Task objective: In the records below, find the line that contains "input [din7_WIDTH-1:0] din7;" and the line that contains "CASE9 : dout_tmp = din9;", then retype exactly those two lines and every line between them.

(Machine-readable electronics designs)
——————

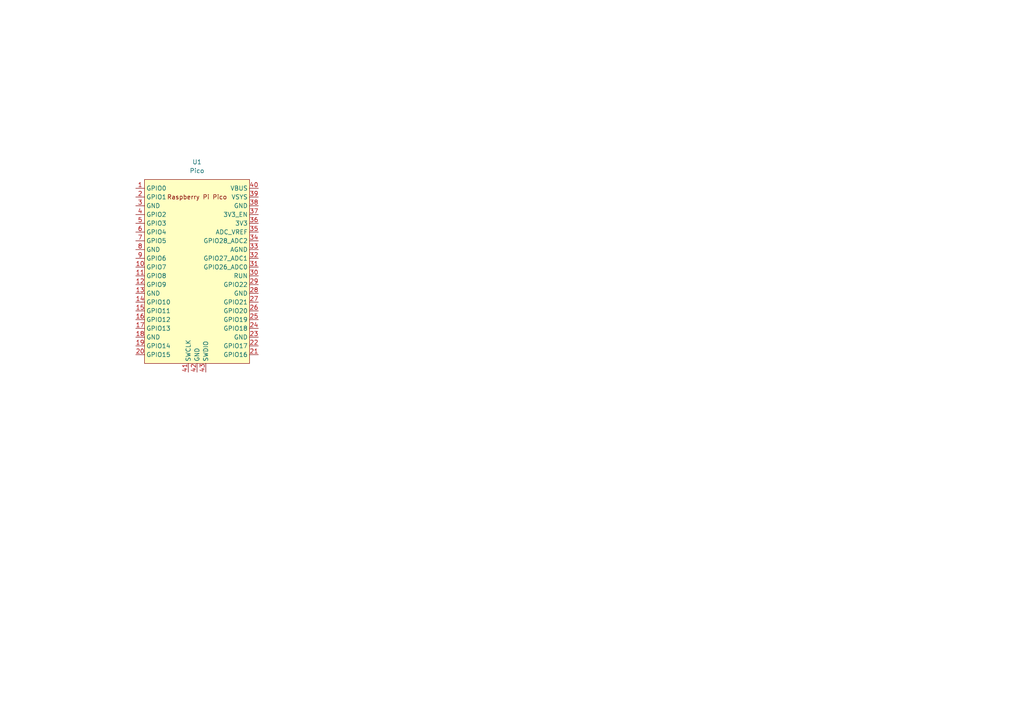
<source format=kicad_sch>
(kicad_sch
	(version 20231120)
	(generator "eeschema")
	(generator_version "8.0")
	(uuid "0cfc5609-0283-416e-bd84-551e4ba1fe67")
	(paper "A4")
	
	(symbol
		(lib_id "MCU_RaspberryPi_and_Boards:Pico")
		(at 57.15 78.74 0)
		(unit 1)
		(exclude_from_sim no)
		(in_bom yes)
		(on_board yes)
		(dnp no)
		(fields_autoplaced yes)
		(uuid "36bdf32c-612e-4938-97c6-74d2d2036aae")
		(property "Reference" "U1"
			(at 57.15 46.99 0)
			(effects
				(font
					(size 1.27 1.27)
				)
			)
		)
		(property "Value" "Pico"
			(at 57.15 49.53 0)
			(effects
				(font
					(size 1.27 1.27)
				)
			)
		)
		(property "Footprint" "RPi_Pico:RPi_Pico_SMD_TH"
			(at 57.15 78.74 90)
			(effects
				(font
					(size 1.27 1.27)
				)
				(hide yes)
			)
		)
		(property "Datasheet" ""
			(at 57.15 78.74 0)
			(effects
				(font
					(size 1.27 1.27)
				)
				(hide yes)
			)
		)
		(property "Description" ""
			(at 57.15 78.74 0)
			(effects
				(font
					(size 1.27 1.27)
				)
				(hide yes)
			)
		)
		(pin "28"
			(uuid "87d986fb-46cc-4512-b141-e4a584884775")
		)
		(pin "40"
			(uuid "aaed76f5-26b5-422d-ac37-5f7e4494bd86")
		)
		(pin "35"
			(uuid "2258fdec-d624-40de-b6fe-4c8c60335315")
		)
		(pin "41"
			(uuid "b5804468-5125-42f8-8126-0bc4c39232ac")
		)
		(pin "1"
			(uuid "180134ae-122c-46fa-b840-b0ccc9caf4eb")
		)
		(pin "42"
			(uuid "f0f3e4d9-9548-4ebf-b21b-9262829098be")
		)
		(pin "7"
			(uuid "f3b70b0e-1d8c-4085-872e-20e016e1af1b")
		)
		(pin "24"
			(uuid "0b335af8-becf-4265-9d93-d834f2f04eb6")
		)
		(pin "8"
			(uuid "b153d5d5-9195-4ee7-a86e-a83809f92de4")
		)
		(pin "17"
			(uuid "c9d57325-eb17-47a4-a730-80b172312736")
		)
		(pin "25"
			(uuid "e3a4a36d-dc65-4469-bc1f-1f1edbfd9bc3")
		)
		(pin "27"
			(uuid "f4f418f7-4cd1-4d98-86ad-1645f0fe9d5b")
		)
		(pin "38"
			(uuid "a53f90ba-22ec-4abd-80ad-4ae64cc5c8f4")
		)
		(pin "18"
			(uuid "62434b15-4005-4474-8af6-00b8665df783")
		)
		(pin "16"
			(uuid "c9a661eb-9e6d-4876-b650-9cb2fa03b8c2")
		)
		(pin "5"
			(uuid "c7f3ee3c-e526-49a3-9116-3290bdbc79db")
		)
		(pin "22"
			(uuid "4f09323b-a65d-4f35-a5ac-b5e798306dbb")
		)
		(pin "26"
			(uuid "475a123e-d7f5-42c2-801d-55980117e39c")
		)
		(pin "43"
			(uuid "8d7d177c-5b97-4ece-94f7-9796d603bf33")
		)
		(pin "34"
			(uuid "48b6c1c9-86e5-4e2a-836c-3f50d534f9d6")
		)
		(pin "3"
			(uuid "87d6eafe-6ae1-4b3f-8b9a-6ec9030561db")
		)
		(pin "9"
			(uuid "8b4333ab-0057-443a-b4fb-f4f74806b51e")
		)
		(pin "12"
			(uuid "32bb84ac-2743-4ce6-895e-34165f20bf50")
		)
		(pin "30"
			(uuid "9433716f-ca30-4aec-a8f3-eb1b1b8053d1")
		)
		(pin "14"
			(uuid "c660ec4c-178d-4c83-9326-c202d78ffd3e")
		)
		(pin "15"
			(uuid "ef8bbe62-c3c1-4230-9e17-4b7edc35413d")
		)
		(pin "23"
			(uuid "cf788b32-b4e1-4fcd-99f1-f4b193596e4e")
		)
		(pin "33"
			(uuid "56f774b6-4947-4c34-b032-301138ef494b")
		)
		(pin "19"
			(uuid "6dfabd68-d2db-4ee3-81ac-5539a27616ac")
		)
		(pin "11"
			(uuid "262b574b-32a6-4d54-b4b9-fa42e427134e")
		)
		(pin "10"
			(uuid "a664ae85-2fdb-422a-a067-28df3aff7d1d")
		)
		(pin "20"
			(uuid "f107fbf2-4d58-4522-aa8f-2520475634ef")
		)
		(pin "21"
			(uuid "7af259d5-e054-4633-ac9a-772a361486f1")
		)
		(pin "6"
			(uuid "b7960bbe-e453-43b6-a005-40b2350eb506")
		)
		(pin "36"
			(uuid "58d4a772-284f-4b07-8788-874a796e2097")
		)
		(pin "39"
			(uuid "e97128c0-df07-45b2-a636-35b0a74efa4d")
		)
		(pin "29"
			(uuid "07644560-801b-4c26-85b3-713758a4095c")
		)
		(pin "32"
			(uuid "0e5c6019-718d-42d2-baad-121711673ca6")
		)
		(pin "37"
			(uuid "7103c861-46ad-42b2-9ca6-0489d1c57fe4")
		)
		(pin "13"
			(uuid "489d3817-ad07-484d-a274-b032640d0b23")
		)
		(pin "31"
			(uuid "bc75f687-0f69-44f2-b273-933a247efb0e")
		)
		(pin "4"
			(uuid "5f87d839-ece9-4f9d-a5f8-b3c23c38a4f4")
		)
		(pin "2"
			(uuid "07129a15-34c9-4cd0-ac0a-825860c97a37")
		)
		(instances
			(project ""
				(path "/0cfc5609-0283-416e-bd84-551e4ba1fe67"
					(reference "U1")
					(unit 1)
				)
			)
		)
	)
	(sheet_instances
		(path "/"
			(page "1")
		)
	)
)

</source>
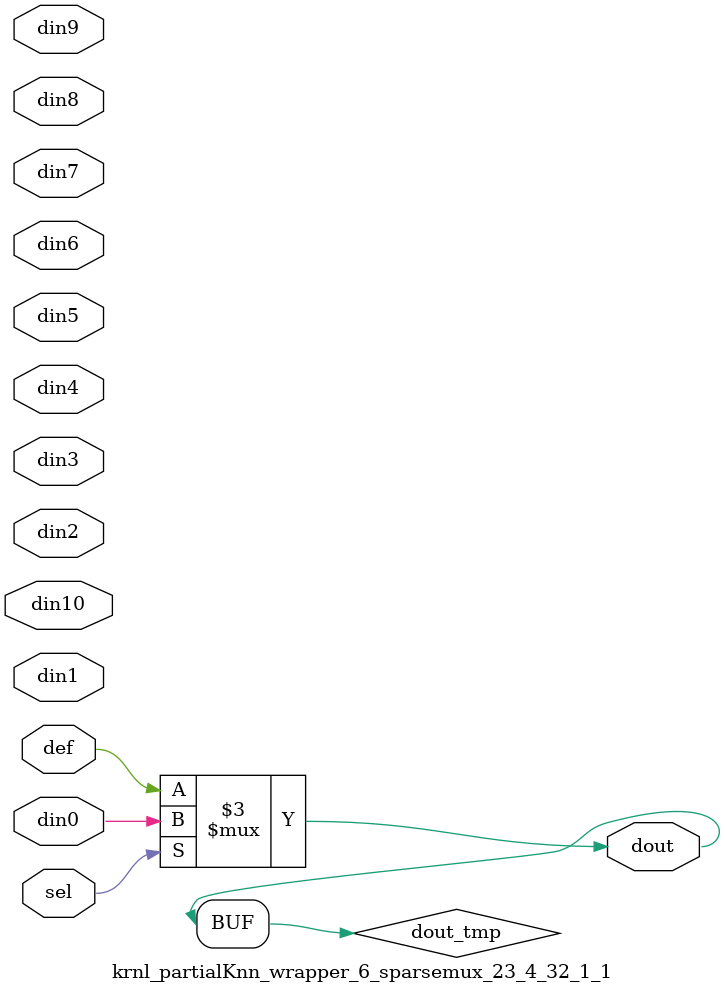
<source format=v>
`timescale 1 ns / 1 ps
module krnl_partialKnn_wrapper_6_sparsemux_23_4_32_1_1 (din0,din1,din2,din3,din4,din5,din6,din7,din8,din9,din10,def,sel,dout);
parameter din0_WIDTH = 1;
parameter din1_WIDTH = 1;
parameter din2_WIDTH = 1;
parameter din3_WIDTH = 1;
parameter din4_WIDTH = 1;
parameter din5_WIDTH = 1;
parameter din6_WIDTH = 1;
parameter din7_WIDTH = 1;
parameter din8_WIDTH = 1;
parameter din9_WIDTH = 1;
parameter din10_WIDTH = 1;
parameter def_WIDTH = 1;
parameter sel_WIDTH = 1;
parameter dout_WIDTH = 1;
parameter [sel_WIDTH-1:0] CASE0 = 1;
parameter [sel_WIDTH-1:0] CASE1 = 1;
parameter [sel_WIDTH-1:0] CASE2 = 1;
parameter [sel_WIDTH-1:0] CASE3 = 1;
parameter [sel_WIDTH-1:0] CASE4 = 1;
parameter [sel_WIDTH-1:0] CASE5 = 1;
parameter [sel_WIDTH-1:0] CASE6 = 1;
parameter [sel_WIDTH-1:0] CASE7 = 1;
parameter [sel_WIDTH-1:0] CASE8 = 1;
parameter [sel_WIDTH-1:0] CASE9 = 1;
parameter [sel_WIDTH-1:0] CASE10 = 1;
parameter ID = 1;
parameter NUM_STAGE = 1;
input [din0_WIDTH-1:0] din0;
input [din1_WIDTH-1:0] din1;
input [din2_WIDTH-1:0] din2;
input [din3_WIDTH-1:0] din3;
input [din4_WIDTH-1:0] din4;
input [din5_WIDTH-1:0] din5;
input [din6_WIDTH-1:0] din6;
input [din7_WIDTH-1:0] din7;
input [din8_WIDTH-1:0] din8;
input [din9_WIDTH-1:0] din9;
input [din10_WIDTH-1:0] din10;
input [def_WIDTH-1:0] def;
input [sel_WIDTH-1:0] sel;
output [dout_WIDTH-1:0] dout;
reg [dout_WIDTH-1:0] dout_tmp;
always @ (*) begin
case (sel)
    
    CASE0 : dout_tmp = din0;
    
    CASE1 : dout_tmp = din1;
    
    CASE2 : dout_tmp = din2;
    
    CASE3 : dout_tmp = din3;
    
    CASE4 : dout_tmp = din4;
    
    CASE5 : dout_tmp = din5;
    
    CASE6 : dout_tmp = din6;
    
    CASE7 : dout_tmp = din7;
    
    CASE8 : dout_tmp = din8;
    
    CASE9 : dout_tmp = din9;
    
    CASE10 : dout_tmp = din10;
    
    default : dout_tmp = def;
endcase
end
assign dout = dout_tmp;
endmodule
</source>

——————

Task response:
input [din7_WIDTH-1:0] din7;
input [din8_WIDTH-1:0] din8;
input [din9_WIDTH-1:0] din9;
input [din10_WIDTH-1:0] din10;
input [def_WIDTH-1:0] def;
input [sel_WIDTH-1:0] sel;
output [dout_WIDTH-1:0] dout;
reg [dout_WIDTH-1:0] dout_tmp;
always @ (*) begin
case (sel)
    
    CASE0 : dout_tmp = din0;
    
    CASE1 : dout_tmp = din1;
    
    CASE2 : dout_tmp = din2;
    
    CASE3 : dout_tmp = din3;
    
    CASE4 : dout_tmp = din4;
    
    CASE5 : dout_tmp = din5;
    
    CASE6 : dout_tmp = din6;
    
    CASE7 : dout_tmp = din7;
    
    CASE8 : dout_tmp = din8;
    
    CASE9 : dout_tmp = din9;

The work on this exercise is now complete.